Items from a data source

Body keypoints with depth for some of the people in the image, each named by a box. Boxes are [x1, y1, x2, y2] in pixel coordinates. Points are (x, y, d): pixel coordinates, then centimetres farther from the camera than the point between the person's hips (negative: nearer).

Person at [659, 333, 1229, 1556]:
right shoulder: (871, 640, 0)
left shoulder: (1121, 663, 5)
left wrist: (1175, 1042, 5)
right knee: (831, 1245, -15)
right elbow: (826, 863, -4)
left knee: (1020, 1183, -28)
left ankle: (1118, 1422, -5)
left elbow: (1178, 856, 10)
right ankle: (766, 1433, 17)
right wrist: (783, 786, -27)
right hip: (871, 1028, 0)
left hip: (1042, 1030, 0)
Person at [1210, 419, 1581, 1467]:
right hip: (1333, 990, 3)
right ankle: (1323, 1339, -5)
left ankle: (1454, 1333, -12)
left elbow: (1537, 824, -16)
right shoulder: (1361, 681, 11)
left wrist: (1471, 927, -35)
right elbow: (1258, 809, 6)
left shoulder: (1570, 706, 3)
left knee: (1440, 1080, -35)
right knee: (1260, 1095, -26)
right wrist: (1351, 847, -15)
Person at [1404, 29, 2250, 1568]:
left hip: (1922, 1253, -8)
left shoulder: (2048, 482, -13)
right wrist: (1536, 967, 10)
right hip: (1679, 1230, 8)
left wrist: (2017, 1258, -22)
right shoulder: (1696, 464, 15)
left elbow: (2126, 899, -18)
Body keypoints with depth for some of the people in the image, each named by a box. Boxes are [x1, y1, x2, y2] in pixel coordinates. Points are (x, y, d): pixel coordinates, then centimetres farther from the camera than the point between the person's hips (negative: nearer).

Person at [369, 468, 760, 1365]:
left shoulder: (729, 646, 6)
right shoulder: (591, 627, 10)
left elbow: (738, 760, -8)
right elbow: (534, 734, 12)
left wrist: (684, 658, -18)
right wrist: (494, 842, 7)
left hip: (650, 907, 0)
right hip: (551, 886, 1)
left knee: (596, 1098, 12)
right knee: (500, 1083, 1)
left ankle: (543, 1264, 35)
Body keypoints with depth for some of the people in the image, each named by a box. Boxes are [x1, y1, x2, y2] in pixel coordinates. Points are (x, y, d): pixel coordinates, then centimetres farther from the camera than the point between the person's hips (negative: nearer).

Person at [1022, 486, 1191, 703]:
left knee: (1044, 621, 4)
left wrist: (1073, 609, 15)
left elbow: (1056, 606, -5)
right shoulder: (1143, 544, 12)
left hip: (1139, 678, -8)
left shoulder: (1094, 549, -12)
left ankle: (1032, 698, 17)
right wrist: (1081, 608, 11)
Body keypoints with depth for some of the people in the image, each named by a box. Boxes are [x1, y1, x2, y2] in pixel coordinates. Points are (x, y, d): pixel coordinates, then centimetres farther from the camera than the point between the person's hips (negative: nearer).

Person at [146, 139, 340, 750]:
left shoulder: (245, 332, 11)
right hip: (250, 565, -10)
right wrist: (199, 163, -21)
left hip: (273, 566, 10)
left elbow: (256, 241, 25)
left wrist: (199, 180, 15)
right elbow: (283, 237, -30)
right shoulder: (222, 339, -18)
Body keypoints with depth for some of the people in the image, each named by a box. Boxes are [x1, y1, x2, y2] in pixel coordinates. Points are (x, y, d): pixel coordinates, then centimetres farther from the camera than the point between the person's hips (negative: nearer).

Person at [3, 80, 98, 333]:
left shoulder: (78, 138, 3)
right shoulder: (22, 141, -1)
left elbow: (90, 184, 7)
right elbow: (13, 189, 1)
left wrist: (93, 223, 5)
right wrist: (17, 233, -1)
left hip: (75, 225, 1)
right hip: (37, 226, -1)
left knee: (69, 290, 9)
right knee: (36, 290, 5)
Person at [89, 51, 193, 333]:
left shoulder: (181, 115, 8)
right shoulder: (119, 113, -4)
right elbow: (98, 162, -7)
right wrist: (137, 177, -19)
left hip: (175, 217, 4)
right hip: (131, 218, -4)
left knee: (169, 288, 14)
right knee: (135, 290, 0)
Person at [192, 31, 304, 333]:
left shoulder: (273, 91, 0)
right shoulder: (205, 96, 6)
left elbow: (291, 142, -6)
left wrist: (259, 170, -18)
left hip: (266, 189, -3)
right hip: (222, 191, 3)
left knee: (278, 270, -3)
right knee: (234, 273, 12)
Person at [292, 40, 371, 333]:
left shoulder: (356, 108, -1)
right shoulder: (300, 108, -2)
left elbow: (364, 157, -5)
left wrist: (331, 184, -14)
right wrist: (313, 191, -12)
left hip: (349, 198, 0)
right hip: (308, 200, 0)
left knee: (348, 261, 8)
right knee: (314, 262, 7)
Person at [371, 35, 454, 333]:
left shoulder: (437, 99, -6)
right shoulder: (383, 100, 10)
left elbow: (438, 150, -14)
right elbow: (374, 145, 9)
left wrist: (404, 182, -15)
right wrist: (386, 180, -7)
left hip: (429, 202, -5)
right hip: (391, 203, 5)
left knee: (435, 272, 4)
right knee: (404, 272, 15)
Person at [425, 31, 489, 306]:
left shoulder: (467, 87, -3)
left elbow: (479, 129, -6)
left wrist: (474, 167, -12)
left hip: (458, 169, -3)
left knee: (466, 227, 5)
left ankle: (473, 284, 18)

ACTIVITY: One stretch of the lines above is wanted, from the line that contains "right elbow: (98, 162, -7)" through the line that contains "left hip: (266, 189, -3)". Output it exactly.

WRITTEN REPLY:
right elbow: (98, 162, -7)
right wrist: (137, 177, -19)
left hip: (175, 217, 4)
right hip: (131, 218, -4)
left knee: (169, 288, 14)
right knee: (135, 290, 0)
Person at [192, 31, 304, 333]:
left shoulder: (273, 91, 0)
right shoulder: (205, 96, 6)
left elbow: (291, 142, -6)
left wrist: (259, 170, -18)
left hip: (266, 189, -3)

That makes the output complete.